(Beginning of Supplied records)

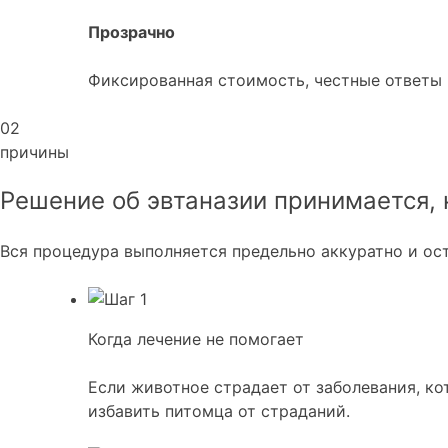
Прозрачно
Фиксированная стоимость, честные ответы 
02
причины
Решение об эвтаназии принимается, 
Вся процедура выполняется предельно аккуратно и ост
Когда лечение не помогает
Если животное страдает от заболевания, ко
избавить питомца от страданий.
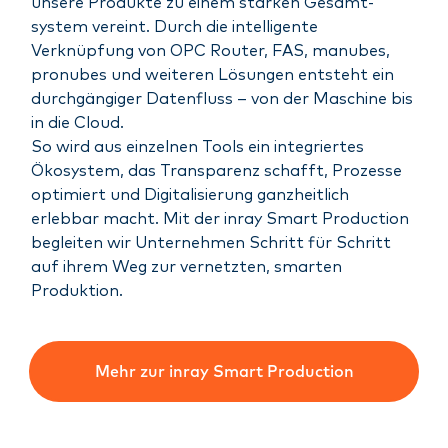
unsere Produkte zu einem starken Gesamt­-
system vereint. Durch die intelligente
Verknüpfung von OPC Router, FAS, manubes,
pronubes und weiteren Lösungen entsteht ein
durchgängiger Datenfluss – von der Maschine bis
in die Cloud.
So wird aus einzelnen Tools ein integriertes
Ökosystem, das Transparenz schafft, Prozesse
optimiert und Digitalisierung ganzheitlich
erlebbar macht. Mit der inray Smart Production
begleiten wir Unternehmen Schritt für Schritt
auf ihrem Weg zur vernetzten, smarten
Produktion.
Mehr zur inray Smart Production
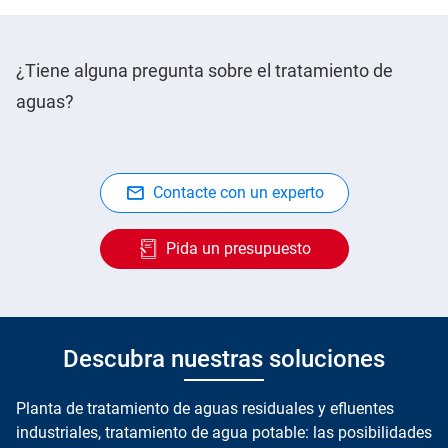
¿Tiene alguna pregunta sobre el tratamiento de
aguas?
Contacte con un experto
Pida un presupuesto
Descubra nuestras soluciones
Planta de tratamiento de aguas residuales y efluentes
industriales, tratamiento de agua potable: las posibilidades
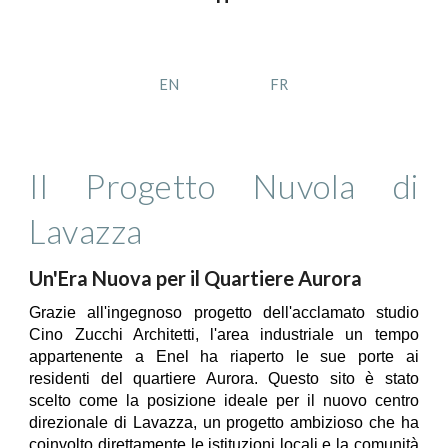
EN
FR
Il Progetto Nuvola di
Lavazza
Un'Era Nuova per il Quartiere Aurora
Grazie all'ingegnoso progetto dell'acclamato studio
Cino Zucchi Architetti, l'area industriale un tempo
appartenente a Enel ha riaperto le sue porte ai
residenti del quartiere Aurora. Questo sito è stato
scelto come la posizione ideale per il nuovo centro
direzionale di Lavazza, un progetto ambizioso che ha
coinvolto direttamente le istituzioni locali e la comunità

(End of Supplied records)
(Beginning of Supplied records)

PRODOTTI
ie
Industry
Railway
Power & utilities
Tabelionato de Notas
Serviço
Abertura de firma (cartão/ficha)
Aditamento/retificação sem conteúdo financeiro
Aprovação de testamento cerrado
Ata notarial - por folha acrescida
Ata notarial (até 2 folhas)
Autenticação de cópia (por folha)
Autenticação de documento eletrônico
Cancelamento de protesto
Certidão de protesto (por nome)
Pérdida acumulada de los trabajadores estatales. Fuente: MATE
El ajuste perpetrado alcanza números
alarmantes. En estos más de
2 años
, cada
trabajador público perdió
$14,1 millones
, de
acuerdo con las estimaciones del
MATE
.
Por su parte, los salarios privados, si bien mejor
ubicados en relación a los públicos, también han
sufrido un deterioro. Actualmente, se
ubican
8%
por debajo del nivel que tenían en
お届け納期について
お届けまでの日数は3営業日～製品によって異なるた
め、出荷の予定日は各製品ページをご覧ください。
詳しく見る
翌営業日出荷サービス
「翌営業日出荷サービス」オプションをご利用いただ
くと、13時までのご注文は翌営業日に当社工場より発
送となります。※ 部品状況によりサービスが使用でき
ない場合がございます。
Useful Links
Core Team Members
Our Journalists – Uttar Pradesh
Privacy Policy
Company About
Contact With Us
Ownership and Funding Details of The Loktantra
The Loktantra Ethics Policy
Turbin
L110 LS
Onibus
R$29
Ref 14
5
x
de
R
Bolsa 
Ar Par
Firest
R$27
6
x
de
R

(End of Supplied records)

### Job item
Please repeat, exactly as written, the lines in the records above, starting with the one that has "Решение об эвтаназии" and going on through the one that has "system vereint. Durch die intelligente". Pictures are to be left out.

### Answer section
Решение об эвтаназии принимается, 
Вся процедура выполняется предельно аккуратно и ост
Когда лечение не помогает
Если животное страдает от заболевания, ко
избавить питомца от страданий.
unsere Produkte zu einem starken Gesamt­-
system vereint. Durch die intelligente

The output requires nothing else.